From Förberedande kurs i matematik 1

In order to get rid of the root sign in the equation, we square both sides

\displaystyle x-4 = (6-x)^2\,\textrm{.}

It is important to remember that this step means that we are now working with a new equation which may have solutions which the equation that we started with did not have. At the end, it will therefore be necessary for us to check that the solutions that we calculate satisfy the original equation also.

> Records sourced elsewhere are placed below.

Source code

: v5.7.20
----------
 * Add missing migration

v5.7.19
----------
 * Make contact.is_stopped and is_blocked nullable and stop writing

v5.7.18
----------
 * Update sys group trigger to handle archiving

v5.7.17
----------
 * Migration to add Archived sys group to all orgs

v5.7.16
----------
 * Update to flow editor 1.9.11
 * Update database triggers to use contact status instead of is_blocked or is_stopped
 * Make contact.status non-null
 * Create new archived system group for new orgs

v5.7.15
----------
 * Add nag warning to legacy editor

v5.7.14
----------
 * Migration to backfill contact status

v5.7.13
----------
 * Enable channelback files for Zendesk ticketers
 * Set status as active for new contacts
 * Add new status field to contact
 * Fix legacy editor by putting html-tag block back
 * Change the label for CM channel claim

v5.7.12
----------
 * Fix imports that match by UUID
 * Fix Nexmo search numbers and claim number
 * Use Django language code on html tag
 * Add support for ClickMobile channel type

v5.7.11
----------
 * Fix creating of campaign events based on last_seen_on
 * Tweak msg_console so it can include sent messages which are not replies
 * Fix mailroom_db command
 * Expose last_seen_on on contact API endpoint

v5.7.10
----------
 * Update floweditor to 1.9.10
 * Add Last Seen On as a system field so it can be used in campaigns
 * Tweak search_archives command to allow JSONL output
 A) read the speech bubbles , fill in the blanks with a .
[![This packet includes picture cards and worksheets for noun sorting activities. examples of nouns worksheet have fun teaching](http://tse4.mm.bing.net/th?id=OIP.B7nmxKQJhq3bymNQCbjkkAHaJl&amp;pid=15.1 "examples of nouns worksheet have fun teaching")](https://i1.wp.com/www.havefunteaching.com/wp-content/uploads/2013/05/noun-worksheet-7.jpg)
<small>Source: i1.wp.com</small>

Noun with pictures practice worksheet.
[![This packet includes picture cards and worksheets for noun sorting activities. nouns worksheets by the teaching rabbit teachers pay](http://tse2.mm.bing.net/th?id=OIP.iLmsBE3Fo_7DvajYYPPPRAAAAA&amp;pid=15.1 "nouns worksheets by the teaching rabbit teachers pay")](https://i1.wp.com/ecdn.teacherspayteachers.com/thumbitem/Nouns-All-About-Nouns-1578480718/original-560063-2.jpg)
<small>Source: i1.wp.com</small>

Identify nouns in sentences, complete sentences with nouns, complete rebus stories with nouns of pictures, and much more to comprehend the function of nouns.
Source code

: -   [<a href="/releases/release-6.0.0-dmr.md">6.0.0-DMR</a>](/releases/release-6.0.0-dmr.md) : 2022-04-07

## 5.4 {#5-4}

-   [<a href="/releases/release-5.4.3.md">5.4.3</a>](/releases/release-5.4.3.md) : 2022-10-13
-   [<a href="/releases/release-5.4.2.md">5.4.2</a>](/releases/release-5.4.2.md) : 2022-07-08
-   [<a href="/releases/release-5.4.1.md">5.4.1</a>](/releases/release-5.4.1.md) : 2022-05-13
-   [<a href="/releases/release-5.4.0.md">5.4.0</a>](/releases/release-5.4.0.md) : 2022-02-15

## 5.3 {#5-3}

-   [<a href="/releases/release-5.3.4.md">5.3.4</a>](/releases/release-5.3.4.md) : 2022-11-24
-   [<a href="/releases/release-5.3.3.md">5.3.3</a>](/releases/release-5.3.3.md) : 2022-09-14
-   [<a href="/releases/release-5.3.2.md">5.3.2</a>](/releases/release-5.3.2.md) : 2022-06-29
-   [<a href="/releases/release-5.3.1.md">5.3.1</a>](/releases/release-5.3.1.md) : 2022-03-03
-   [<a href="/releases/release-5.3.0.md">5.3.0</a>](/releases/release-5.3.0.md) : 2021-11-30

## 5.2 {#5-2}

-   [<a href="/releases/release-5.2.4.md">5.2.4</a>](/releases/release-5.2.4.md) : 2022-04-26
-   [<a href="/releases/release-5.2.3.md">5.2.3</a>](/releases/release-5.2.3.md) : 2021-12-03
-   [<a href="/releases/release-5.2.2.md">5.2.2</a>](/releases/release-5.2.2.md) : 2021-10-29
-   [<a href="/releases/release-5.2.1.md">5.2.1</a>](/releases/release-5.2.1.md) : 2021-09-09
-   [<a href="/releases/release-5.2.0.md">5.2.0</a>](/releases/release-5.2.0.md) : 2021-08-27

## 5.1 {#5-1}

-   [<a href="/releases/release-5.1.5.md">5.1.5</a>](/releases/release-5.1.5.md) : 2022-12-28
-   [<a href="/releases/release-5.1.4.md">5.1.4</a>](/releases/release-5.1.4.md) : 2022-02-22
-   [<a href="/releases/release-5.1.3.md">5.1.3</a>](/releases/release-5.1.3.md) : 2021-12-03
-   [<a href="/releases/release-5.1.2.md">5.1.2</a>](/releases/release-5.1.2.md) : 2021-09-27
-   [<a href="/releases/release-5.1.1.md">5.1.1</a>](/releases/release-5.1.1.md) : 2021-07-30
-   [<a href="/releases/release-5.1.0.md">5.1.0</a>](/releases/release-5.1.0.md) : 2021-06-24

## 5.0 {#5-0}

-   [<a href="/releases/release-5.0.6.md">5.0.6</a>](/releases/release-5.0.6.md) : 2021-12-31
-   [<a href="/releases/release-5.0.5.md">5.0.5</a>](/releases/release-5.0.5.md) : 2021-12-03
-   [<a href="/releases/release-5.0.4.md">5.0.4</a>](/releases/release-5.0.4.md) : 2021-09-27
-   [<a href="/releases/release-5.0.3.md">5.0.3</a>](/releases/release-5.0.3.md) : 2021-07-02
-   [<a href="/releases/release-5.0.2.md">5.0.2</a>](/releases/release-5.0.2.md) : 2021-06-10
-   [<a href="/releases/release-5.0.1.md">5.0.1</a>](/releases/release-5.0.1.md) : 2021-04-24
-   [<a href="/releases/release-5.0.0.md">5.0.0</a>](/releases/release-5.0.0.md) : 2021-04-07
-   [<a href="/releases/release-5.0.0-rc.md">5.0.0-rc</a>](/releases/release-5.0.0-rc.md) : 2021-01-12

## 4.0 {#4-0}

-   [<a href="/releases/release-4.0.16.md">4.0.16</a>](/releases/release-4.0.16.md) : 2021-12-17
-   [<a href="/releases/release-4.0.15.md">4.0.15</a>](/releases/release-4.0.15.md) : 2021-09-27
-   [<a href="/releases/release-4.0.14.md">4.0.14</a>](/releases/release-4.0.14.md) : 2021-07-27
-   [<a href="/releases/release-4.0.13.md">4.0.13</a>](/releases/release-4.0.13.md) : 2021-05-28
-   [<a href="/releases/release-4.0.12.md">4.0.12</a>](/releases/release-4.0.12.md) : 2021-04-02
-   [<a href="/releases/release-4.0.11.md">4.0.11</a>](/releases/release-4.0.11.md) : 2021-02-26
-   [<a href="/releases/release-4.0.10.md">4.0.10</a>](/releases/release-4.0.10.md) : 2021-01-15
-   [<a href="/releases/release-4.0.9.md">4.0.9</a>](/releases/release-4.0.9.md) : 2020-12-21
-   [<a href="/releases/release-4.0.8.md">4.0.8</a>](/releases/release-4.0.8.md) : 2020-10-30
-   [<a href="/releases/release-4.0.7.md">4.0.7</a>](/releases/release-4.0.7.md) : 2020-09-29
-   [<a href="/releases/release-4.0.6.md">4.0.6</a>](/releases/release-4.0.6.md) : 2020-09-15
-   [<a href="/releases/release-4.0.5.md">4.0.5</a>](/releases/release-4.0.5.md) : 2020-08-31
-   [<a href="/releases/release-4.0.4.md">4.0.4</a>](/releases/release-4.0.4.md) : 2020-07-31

If we continue with the squared equation and expand the right-hand side, we get a second order equation

\displaystyle x-4=36-12x+x^{2}\,\textrm{,}

(*)

i.e.

\displaystyle x^{2}-13x+40=0\,\textrm{.}

We complete the square of the left-hand side

\displaystyle \begin{align} x^2-13x+40 &= \Bigl(x-\frac{13}{2}\Bigr)^{2} - \Bigl(\frac{13}{2}\Bigr)^2 + 40\\[5pt] &= \Bigl(x-\frac{13}{2}\Bigr)^{2} - \frac{169}{4} + \frac{160}{4}\\[5pt] &= \Bigl(x-\frac{13}{2}\Bigr)^{2} - \frac{9}{4}\,\textrm{,} \end{align}

which gives the equation

\displaystyle \Bigl(x-\frac{13}{2}\Bigr)^2 = \frac{9}{4}

which has the solutions

• \displaystyle x = \frac{13}{2} + \sqrt{\frac{9}{4}} = \frac{13}{2} + \frac{3}{2} = \frac{16}{2} = 8\,,

• \displaystyle x = \frac{13}{2} - \sqrt{\frac{9}{4}} = \frac{13}{2} - \frac{3}{2} = \frac{10}{2} = 5\,\textrm{.}

Just to be on the safe side, we check whether we have solved the second-order equation (*) correctly by substituting \displaystyle x=5 and \displaystyle x=8 into it:

• x = 5: \displaystyle \ \text{LHS} = 5-4 = 1\ and \displaystyle \ \text{RHS} = (6-5)^2 = 1

• x = 8: \displaystyle \ \text{LHS} = 8-4 = 4\ and \displaystyle \ \text{RHS} = (6-8)^{2} = 4

Then, we must test the solutions \displaystyle x=5 and \displaystyle x=8 in the original equation:

• x = 5: \displaystyle \ \text{LHS} = \sqrt{5-4} = 1\ and \displaystyle \ \text{RHS} = 6-5 = 1

• x = 8: \displaystyle \ \text{LHS} = \sqrt{8-4} = 2\ and \displaystyle \ \text{RHS} = 6-8 = -2

This shows that \displaystyle x=5 is a solution to the original equation, whilst \displaystyle x=8 is a spurious root.

Note: That we get a spurious root does not mean that we calculated incorrectly, but is totally the result of squaring the equation.